There can be no vulnerability without risk; there can be no community without vulnerability; there can be no peace—and ultimately, no life—without community. ~M. Scott Peck
Participation in meaningful community is the greatest unacknowledged hunger of our time. ~Family Therapy Networker
We are individual designs in the fabric of life: We have our own integrity, but simultaneously we are part of the fabric, connected to and defined by the whole. Community is the human dimension of that fabric. ~Tom Atlee
The title of this post is the title of the first chapter in The Community of the Future from The Drucker Foundation. In this chapter, Margaret J. Wheatley (one of my favorites!) and Myron Kellner-Rogers explore the difficulties and the benefits of community. They lament that, “Particularly in the West…we move toward isolation in order to defend our individual freedom.” By doing so, we end up lonely and impoverished. They contend that we must live in the paradox of community: the conformity required to live together and the need for our own independence.
The authors describe communities that do not require members to forfeit their freedom.

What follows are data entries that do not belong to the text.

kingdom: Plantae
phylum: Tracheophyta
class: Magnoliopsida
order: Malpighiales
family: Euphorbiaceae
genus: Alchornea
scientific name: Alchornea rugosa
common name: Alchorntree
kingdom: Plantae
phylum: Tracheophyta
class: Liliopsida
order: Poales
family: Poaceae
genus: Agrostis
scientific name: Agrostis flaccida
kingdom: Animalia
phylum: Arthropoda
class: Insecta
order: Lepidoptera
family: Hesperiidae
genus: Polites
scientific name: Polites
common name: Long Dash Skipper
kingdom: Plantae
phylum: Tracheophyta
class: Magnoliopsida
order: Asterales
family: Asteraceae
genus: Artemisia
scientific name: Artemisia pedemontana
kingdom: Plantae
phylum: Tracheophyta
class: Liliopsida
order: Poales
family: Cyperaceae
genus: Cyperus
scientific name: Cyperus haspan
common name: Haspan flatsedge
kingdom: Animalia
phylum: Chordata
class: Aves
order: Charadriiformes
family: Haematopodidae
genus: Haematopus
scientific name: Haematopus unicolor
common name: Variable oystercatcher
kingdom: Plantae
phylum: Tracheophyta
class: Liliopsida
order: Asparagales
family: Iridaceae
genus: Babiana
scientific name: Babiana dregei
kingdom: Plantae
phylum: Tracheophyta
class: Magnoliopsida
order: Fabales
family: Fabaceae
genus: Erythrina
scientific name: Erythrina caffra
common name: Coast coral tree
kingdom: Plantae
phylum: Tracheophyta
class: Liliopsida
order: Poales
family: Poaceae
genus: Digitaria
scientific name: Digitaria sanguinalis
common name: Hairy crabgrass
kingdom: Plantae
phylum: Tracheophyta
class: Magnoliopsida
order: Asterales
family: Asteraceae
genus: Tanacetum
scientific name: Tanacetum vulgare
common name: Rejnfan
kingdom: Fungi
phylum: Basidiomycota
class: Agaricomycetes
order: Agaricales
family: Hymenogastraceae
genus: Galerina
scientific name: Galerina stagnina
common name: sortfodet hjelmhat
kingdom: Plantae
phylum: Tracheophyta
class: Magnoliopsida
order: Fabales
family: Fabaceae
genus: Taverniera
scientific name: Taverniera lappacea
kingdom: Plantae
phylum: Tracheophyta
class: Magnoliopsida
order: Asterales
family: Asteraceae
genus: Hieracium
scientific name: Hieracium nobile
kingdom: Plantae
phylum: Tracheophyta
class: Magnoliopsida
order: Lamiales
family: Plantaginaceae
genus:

People in groups must know why they are in community, and their conditions of belonging can be kept to the minimum. One junior high school has only three rules: “Take care of yourself. Take care of each other. Take care of this place.”
“Our great creativity and diversity, our desire for contribution and relationships, blossom when the heart of the community is clear and beckoning, and when we refrain from cluttering our paths with proscriptions and demands.”
Have you experienced the joy of community in which people know why they’re together, have a “cohering center of shared significance,” yet keep the demands for conformity and sacrifice of one’s individuality as minimal as possible?